She who shares her story of…
I work just as hard!
This story makes me boil when I think about it, but feel that sharing it is important because there are messages and call to actions that leaders of businesses need to hear.
I was working in a very male-dominated industry and found myself working for a business where I was the only female. It was a career choice I took and I was fine working with all the engineers – they all respected me and we got on and did a good job together.
It was my boss who knows nothing about being respectful.
I worked hard. I did more than my fair share. But he found great pleasure when I finished a project or I had helped someone else in the team to do their project, to point out that I was being paid less than any of them and how did I feel about that. Or in customer meetings when I had finished pitching to the client our work he would make a derogatory comment to put me down in front of them. It was like he didn’t want me to accept the praise they were giving me – he had to belittle me.
I remember when one day a client was leaving our meeting happy with the work I had presented and was shaking my hand and thanking me for my efforts when he came between the hand shake and said “I feed her children and keep them in a good school by keeping her around this place working!” I never heard him say anything like that to clients about the others. He wasn’t putting food on our table – I was working as hard as others to earn my income.
He had no respect for me being a single mother and having to look after my children. He would make me go to work functions with him in the evenings. It was always me that had to go with him to represent the business. I asked him once if he could take someone else – I had another commitment. He just said “don’t think any of the boys would fit in your dress. You have time to make changes to your arrangements so you can be there. It starts at 6pm.”
I worked for that man for almost 5 years. I was in a job I had worked hard to get and I did it well. I felt I had no other choice at that time but to stay and put up with him.
That was a couple of years ago now. It got too much for me and I walked out of my dream job and went backwards to start going forwards again.
My heart does go out to the new female engineer who I hear works in his team now.
What is interesting to reflect on, when derogatory comments are made, is not just who is making them, and who they are directed towards, but also who is hearing them and what they can do to identify, intervene and challenge such disrespectful behaviour.
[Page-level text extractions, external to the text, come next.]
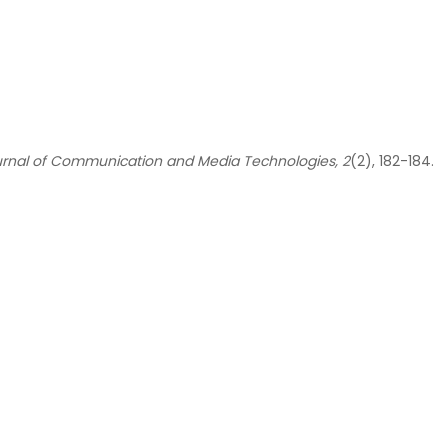
urnal of Communication and Media Technologies, 2
(2), 182-184.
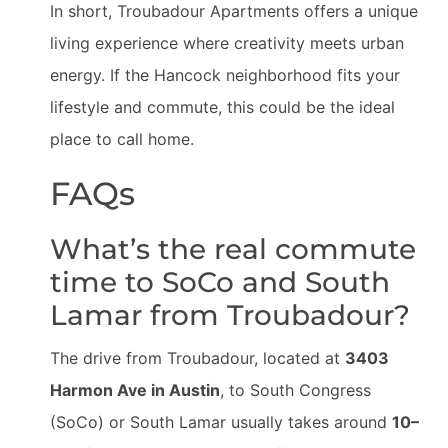
In short, Troubadour Apartments offers a unique
living experience where creativity meets urban
energy. If the Hancock neighborhood fits your
lifestyle and commute, this could be the ideal
place to call home.
FAQs
What’s the real commute
time to SoCo and South
Lamar from Troubadour?
The drive from Troubadour, located at
3403
Harmon Ave in Austin
, to South Congress
(SoCo) or South Lamar usually takes around
10–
Gender pay gaps within occupations persist, even after accounting for years of experience, hours worked, and education
The Call to Action
There are clear ways in which passive bystanders can act so that they become supportive bystanders, including not encouraging or supporting the behaviour or by directly intervening and saying their behaviour is unacceptable. To see a shift to remove disrespectful behaviour from our businesses, we all need to stand up and call out disrespectful behaviour when we see it happen – regardless of who the person is that is doing it.
The first step in closing the pay gap, is for women, men and employers to acknowledge it. Instead of accepting inequality, employers need to be aware of pay differences and when biases and stereotypes creep in and do something about it.